> Required action 1
In the synthesis excerpt below, turn the paragraph beginning "Chemically modified hyaluronic acid with catechol groups" into a shorter bulleted list that keeps its main facts.

> Document excerpt
2.4. Synthesis of Catechol Conjugated with Functionalized EG
Taking advantage of the ability of catechol to establish multiple chemical or physical interactions, the possible bonding of this group to the f-EG surface was investigated, aiming at an enhanced interaction between the filler and the catechol groups of dopamine-modified HA that constitute the hydrogel matrix. Chemically modified f-EG with catechol groups (f-EG-Cat) was prepared by conjugating hydrocaffeic acid to the pyrrolidine group of f-EG, through a carbodiimide coupling reaction using EDC and NHS as activation agents of the carboxyl groups on hydrocaffeic acid. Briefly, 250 mg of f-EG was dissolved in 25 mL of PBS solution, and the pH was adjusted to 5.5 using HCl (1 M). Then, the solution was purged with nitrogen for 30 min, to perform the reaction in an inert atmosphere. After that, 436.34 mg of hydrocaffeic acid, 371.83 mg of EDC and 275.65 mg of NHS were added, and the pH of the reaction solution was maintained at 5.5 for 2 h. Reaction products were centrifuged three times at 9000 rpm for 10 min, intercalating washing steps with deionized water. The resulting f-EG conjugated with catechol groups (f-EG-Cat) was dried overnight at 40 °C, under vacuum. F-EG-Cat was obtained as a black solid (Figure S1c). The f-EG-Cat was analyzed by 1H nuclear magnetic resonance in deuterium water (NMR, 400 MHz, D2O).
2.5. Synthesis of Dopamine-Conjugated Hyaluronic Acid
Chemically modified hyaluronic acid with catechol groups (HA−Cat) was prepared by conjugating dopamine hydrochloride to HA, through a carbodiimide coupling reaction using EDC as an activation agent of the carboxyl groups on HA chains. The procedure was based on previous works described in the literature [18,19]. Primarily, 1 g of HA was dissolved in 100 mL of PBS solution, followed by adjusting the pH to 5.5 using HCl aqueous solution. Then, the solution was purged with nitrogen for 30 min, to perform the reaction in an inert atmosphere. Subsequently, 504 mg of EDC and 711 mg of dopamine hydrochloride were added, and the pH of the reaction solution was maintained at 5.5 for 2 h. Unreacted chemicals and urea byproducts were removed by extensive dialysis for a week. Afterwards, the conjugate was frozen at −80 °C and lyophilized. To avoid oxidation, the conjugate was stored at 4 °C and protected from the light. The resultant HA−Cat conjugate was analyzed by 1H NMR (400 MHz, D2O, Bruker Avance III, Wissembourg, France) and UV-vis spectroscopy (BIO-TEK instruments, Winooski, VT, USA) was used to calculate the degree of substitution in the HA backbone by quantifying the absorbance at 280 nm which is characteristic of catechol. The molecular weight was calculated by gel permeation chromatography (GPC) (Malvern Viscotek TDA 305) with a refractometer (RI-Detector 8110, Bischoff, Paralab, Giesta, Valbom).

> Input for this task
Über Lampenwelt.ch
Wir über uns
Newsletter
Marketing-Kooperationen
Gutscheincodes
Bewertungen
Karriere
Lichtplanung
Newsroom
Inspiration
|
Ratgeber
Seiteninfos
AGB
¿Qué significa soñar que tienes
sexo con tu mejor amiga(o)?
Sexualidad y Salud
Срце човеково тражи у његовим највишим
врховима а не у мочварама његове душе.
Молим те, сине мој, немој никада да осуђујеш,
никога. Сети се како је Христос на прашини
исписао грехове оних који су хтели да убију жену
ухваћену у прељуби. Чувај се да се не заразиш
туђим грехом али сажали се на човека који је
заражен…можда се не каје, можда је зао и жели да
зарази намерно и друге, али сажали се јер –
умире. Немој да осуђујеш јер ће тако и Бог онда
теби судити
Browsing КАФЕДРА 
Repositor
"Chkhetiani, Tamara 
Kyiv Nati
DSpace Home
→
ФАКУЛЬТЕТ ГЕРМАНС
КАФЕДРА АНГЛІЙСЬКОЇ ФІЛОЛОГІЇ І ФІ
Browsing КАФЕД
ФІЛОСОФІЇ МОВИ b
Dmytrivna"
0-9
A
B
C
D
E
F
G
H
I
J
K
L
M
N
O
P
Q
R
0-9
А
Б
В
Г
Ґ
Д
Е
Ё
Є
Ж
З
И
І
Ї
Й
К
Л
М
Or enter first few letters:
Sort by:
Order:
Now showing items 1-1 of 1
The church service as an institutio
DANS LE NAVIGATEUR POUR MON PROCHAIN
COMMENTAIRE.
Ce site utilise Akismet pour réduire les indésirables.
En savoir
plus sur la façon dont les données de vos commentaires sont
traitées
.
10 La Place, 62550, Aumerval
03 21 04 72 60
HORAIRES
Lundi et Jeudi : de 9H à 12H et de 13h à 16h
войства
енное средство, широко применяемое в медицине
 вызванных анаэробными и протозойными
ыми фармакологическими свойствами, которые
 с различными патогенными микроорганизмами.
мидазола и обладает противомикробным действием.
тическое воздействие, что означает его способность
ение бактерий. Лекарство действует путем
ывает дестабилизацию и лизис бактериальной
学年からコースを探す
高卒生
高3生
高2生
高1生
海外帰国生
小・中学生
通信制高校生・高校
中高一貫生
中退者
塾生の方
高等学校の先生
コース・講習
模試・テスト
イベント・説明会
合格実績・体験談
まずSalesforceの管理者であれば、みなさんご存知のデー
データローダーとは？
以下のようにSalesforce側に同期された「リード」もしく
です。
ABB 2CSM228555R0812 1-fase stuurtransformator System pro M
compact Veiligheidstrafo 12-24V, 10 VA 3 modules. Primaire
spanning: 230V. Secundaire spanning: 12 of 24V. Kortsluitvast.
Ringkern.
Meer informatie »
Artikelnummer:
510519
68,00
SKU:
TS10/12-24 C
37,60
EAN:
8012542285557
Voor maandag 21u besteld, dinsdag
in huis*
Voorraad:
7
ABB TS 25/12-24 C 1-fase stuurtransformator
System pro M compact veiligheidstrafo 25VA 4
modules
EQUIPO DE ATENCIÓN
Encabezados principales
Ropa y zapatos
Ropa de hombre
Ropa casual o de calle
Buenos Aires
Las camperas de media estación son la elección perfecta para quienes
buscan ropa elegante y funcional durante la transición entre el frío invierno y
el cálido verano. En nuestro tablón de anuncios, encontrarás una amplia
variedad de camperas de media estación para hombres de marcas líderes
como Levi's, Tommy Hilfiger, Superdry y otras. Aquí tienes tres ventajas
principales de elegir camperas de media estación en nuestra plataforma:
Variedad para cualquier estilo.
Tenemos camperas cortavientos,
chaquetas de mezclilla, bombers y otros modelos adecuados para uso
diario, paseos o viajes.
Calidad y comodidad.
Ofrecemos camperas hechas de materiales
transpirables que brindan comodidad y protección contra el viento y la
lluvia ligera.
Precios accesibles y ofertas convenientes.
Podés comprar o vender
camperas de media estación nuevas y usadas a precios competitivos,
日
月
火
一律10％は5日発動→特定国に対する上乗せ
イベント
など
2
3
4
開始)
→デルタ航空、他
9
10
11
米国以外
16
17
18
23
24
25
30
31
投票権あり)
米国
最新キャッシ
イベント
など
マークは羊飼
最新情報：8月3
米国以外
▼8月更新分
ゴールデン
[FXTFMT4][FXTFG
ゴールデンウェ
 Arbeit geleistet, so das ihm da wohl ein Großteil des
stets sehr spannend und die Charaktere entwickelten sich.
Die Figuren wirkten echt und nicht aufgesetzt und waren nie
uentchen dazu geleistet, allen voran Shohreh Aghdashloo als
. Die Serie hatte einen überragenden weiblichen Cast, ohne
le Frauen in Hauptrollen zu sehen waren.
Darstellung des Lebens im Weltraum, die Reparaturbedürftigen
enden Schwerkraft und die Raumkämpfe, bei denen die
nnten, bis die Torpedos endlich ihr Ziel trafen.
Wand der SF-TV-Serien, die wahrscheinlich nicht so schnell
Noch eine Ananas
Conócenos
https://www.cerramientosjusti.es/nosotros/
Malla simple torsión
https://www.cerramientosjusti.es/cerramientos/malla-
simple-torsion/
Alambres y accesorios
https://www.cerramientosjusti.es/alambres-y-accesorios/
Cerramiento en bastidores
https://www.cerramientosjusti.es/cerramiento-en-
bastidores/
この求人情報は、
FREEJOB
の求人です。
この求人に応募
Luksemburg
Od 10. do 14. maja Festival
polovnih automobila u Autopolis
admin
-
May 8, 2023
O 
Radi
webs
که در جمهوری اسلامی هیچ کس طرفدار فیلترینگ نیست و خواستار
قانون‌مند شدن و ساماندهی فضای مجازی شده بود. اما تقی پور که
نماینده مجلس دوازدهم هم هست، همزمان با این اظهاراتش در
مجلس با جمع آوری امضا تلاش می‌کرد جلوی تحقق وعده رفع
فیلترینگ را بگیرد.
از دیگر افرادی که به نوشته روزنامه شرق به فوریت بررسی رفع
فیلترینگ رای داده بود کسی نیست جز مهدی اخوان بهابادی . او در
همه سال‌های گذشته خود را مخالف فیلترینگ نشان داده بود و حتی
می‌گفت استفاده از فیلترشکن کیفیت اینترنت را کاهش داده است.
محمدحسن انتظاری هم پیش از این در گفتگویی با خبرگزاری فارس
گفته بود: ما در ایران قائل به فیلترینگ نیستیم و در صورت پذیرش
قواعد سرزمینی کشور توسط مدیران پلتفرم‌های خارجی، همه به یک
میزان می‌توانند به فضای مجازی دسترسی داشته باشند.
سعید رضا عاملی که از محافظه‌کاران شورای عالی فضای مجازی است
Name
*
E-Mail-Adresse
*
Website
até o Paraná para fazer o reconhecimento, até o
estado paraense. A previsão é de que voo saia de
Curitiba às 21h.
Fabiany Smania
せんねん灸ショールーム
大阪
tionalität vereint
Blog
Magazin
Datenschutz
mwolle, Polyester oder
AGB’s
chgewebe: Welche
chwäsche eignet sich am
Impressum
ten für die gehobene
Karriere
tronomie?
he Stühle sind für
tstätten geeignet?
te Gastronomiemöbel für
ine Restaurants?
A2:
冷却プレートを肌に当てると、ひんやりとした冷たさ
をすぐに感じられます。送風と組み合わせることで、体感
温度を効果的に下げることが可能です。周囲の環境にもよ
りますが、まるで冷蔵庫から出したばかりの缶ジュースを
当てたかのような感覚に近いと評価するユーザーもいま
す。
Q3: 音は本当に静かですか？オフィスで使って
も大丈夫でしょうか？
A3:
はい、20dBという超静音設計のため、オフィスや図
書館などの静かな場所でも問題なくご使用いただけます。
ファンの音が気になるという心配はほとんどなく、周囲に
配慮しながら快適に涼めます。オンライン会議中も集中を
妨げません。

> Required action 2
Reproduce the lines of the rows above without changes, starting at the first line of the rows and ending at the line that contains "Срце човеково тражи у његовим највишим".

> Exercise result 1
- HA−Cat was prepared by conjugating dopamine hydrochloride to HA through a carbodiimide coupling reaction, with EDC activating the carboxyl groups on the HA chains. The procedure was based on previous works in the literature [18,19].
- 1 g of HA was dissolved in 100 mL of PBS, and the pH was adjusted to 5.5 with aqueous HCl.
- The solution was purged with nitrogen for 30 min to provide an inert atmosphere.
- 504 mg of EDC and 711 mg of dopamine hydrochloride were added, and the pH was held at 5.5 for 2 h.
- Unreacted chemicals and urea byproducts were removed by dialysis for a week.
- The conjugate was frozen at −80 °C, lyophilized, and stored at 4 °C away from light to avoid oxidation.
- Analysis used 1H NMR (400 MHz, D2O) and UV-vis spectroscopy. UV-vis gave the degree of substitution from the absorbance at 280 nm, which is characteristic of catechol.
- Molecular weight was determined by GPC with a refractometer.

> Exercise result 2
Über Lampenwelt.ch
Wir über uns
Newsletter
Marketing-Kooperationen
Gutscheincodes
Bewertungen
Karriere
Lichtplanung
Newsroom
Inspiration
|
Ratgeber
Seiteninfos
AGB
¿Qué significa soñar que tienes
sexo con tu mejor amiga(o)?
Sexualidad y Salud
Срце човеково тражи у његовим највишим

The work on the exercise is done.